Als Megan nach der Beerdigung ihres Vaters unerwartet nach Hause kam, hörte sie ein Gespräch, das ihr Leben für immer verändern sollte. Ihr Mann Stefan und ihr Sohn Ulrich unterhielten sich im Wohnzimmer, ohne zu bemerken, dass sie eingetroffen war. Die Worte, die sie hörte, ließen sie erstarren.

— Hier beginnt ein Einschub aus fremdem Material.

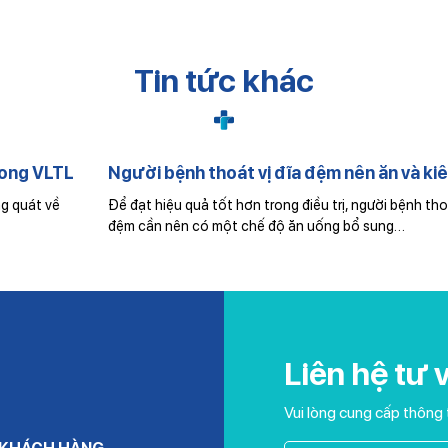
Tin tức khác
Người bệnh thoát vị đĩa đệm nên ăn và kiêng gì?
Để đạt hiệu quả tốt hơn trong điều trị, người bệnh thoát vị đĩa
đệm cần nên có một chế độ ăn uống bổ sung…
Liên hệ tư 
Vui lòng cung cấp thông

Die kleine Fabrik ihres Vaters schien für die beiden plötzlich mehr wert zu sein als gedacht. Stefan äußerte, dass er sich geirrt habe, die Fabrik für langweilig zu halten. Ulrich ergänzte, dass er dort einen Job hätte annehmen sollen, da ihm als Familienmitglied die Beförderung sicher gewesen wäre.
Megan, die seit Jahren als Geschäftsführerin in der Fabrik arbeitet, war zutiefst schockiert. Sie hatte ihren Mann und ihren Sohn immer als Menschen erlebt, die auf die kleine Fabrik herabblickten. Doch nachdem sie gesehen hatten, wie viele Menschen an der Beerdigung ihres Vaters teilnahmen, änderte sich ihre Einstellung schlagartig.
Die Beerdigung war ein Wendepunkt. Politiker, Prominente und Geschäftspartner waren erschienen, um dem verstorbenen Fabrikbesitzer die letzte Ehre zu erweisen. Für Stefan und Ulrich, die die Fabrik stets als schäbig abgetan hatten, kam dies völlig unerwartet.
Megan erkannte, dass ihr Mann und ihr Sohn nur aus Eigennutz Interesse an der Fabrik zeigten. Sie konnten nicht ertragen, dass sie halbherzig in das Unternehmen einsteigen wollten, nur weil sie zur Familie gehörten. Eine Beförderung allein aufgrund von Verwandtschaft war für sie ein großer Fehler.
In der Fabrik arbeiteten viele Menschen, die stolz auf ihre Arbeit waren und ihren Lebensunterhalt damit verdienten. Megan konnte nicht zulassen, dass diese Menschen durch die Gier ihrer Familie beleidigt wurden. Sie traf im Stillen ihre Entscheidung und packte ihre Koffer.
Megan verließ das Haus, ohne dass Stefan und Ulrich es bemerkten. Sie kehrte in das Haus ihres Vaters zurück, das sie nie verkaufen konnte. Am nächsten Tag schickte sie die Scheidungspapiere an ihren Mann.
Die Reaktion ließ nicht lange auf sich warten.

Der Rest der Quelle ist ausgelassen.